Prepare for weeks of vilification of Leveson and the lampooning of his position as the voice of censorship.   We are already seeing that when it comes to the struggle for power and the capacity for dominance over the State and its ideology, the methods are ruthless, the lies are vicious, the cries of the victims and the mistreated count for very little.   Yet the counters stacked against a vengeful and self-obsessed press are also formidable.   First, never under-estimate the force of public opinion.   Some 70% have made clear that, whilst ensuring freedom of the press, they nevertheless want a strong independent and proactive watchdog with the power to protect the public against abuse.   Cameron has previously pledged to provide this; whether he can now afford to renege on this to placate an unreconstructed Tory Right is far from certain.   Second, the Right-wing press diehards, all the usual suspects, are now competing to satisfy the Leveson principles – without the statutory underpinning.   Whether this fractious cabal can actually agree – including Dacre and Desmond for example  – on a common platform seems open to considerable doubt.   And third, there’s the balance of power in the Commons.

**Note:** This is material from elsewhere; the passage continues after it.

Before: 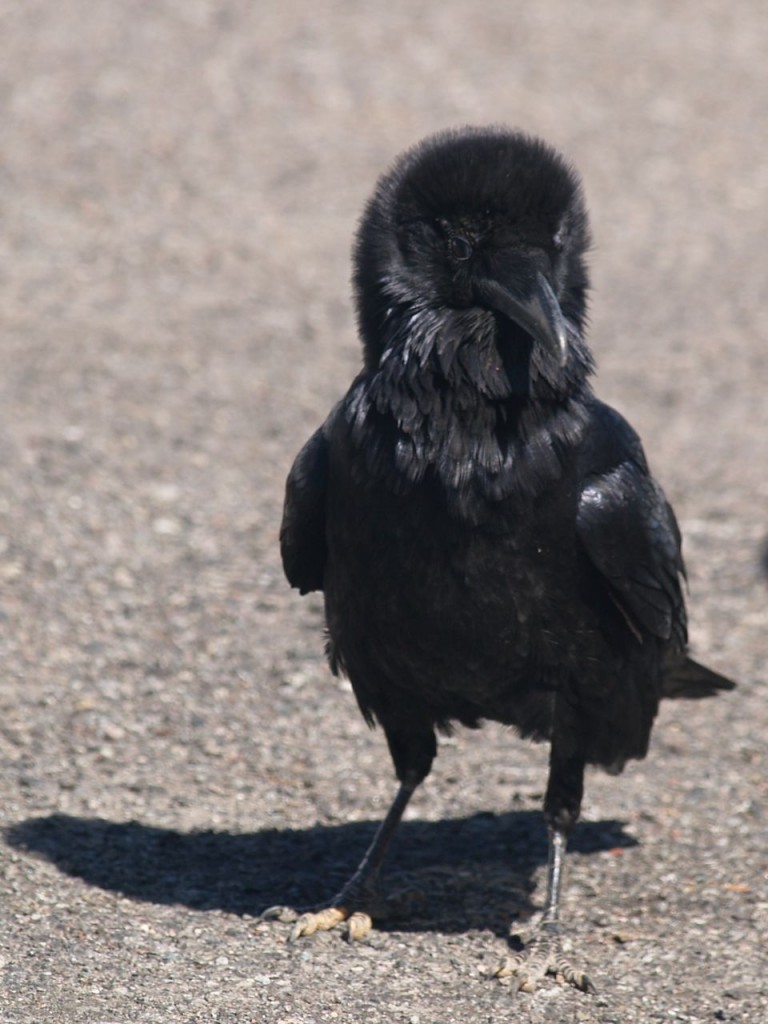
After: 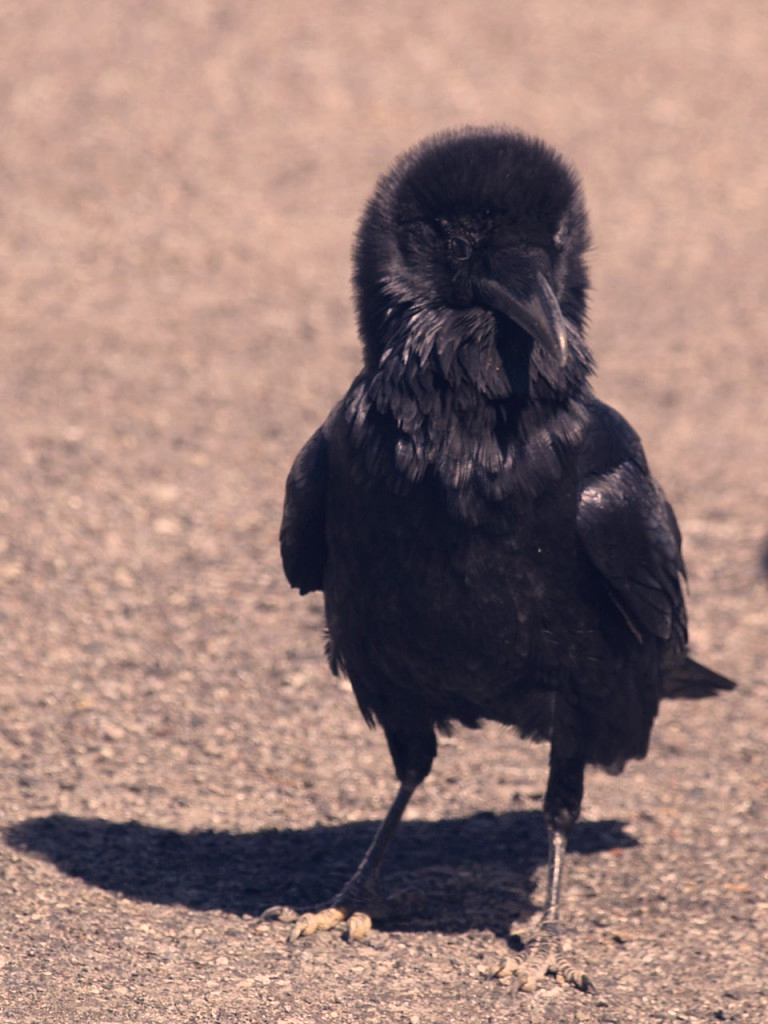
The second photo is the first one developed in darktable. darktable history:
color correction: highlights a* 19.77, highlights b* 26.98, shadows a* 3.37, shadows b* -16.51, saturation 0.719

Labour is unequivocally united behind the Leveson proposals.   The LibDems seem also, for once, unambiguously behind a principle which has been well enunciated by their leader, and the strong likelihood remains that, if it comes to a vote, they will on this issue be prepared to defy the Tories.   In that case Labour and LibDems combined have 309 votes and the Tories 303, leaving 38 from the minor parties.   The strong evidence from yesterday’s sitting in the Commons was that the nationalists are very much in favour of Leveson.   Cameron also seems to have accepted that any division on this issue should be a free vote.   That would make it even easier for the 40 or so Tory MPs who have publicly declared their support for Leveson to vote in accordance with their convictions.   Ed Miliband has promised a vote before the end of January at latest or even before Xmas if the government drags its feet in response to Leveson.

Even that, though, is not the end of the story.   The Tories claim that a vote on an Opposition Day motion would only be advisory.   The authority for that view is highly questionable, and Cameron has not taken that view in the past.   When he knew he would be defeated if he didn’t support the withdrawal of Murdoch’s BSkyB, he backed off rather than lose the vote and claim its just advisory.   On the other hand Cameron recently lost the vote on the EU budget, but chose simply to ignore it.   His chances of getting away with such a tactic this time round seem vanishingly small.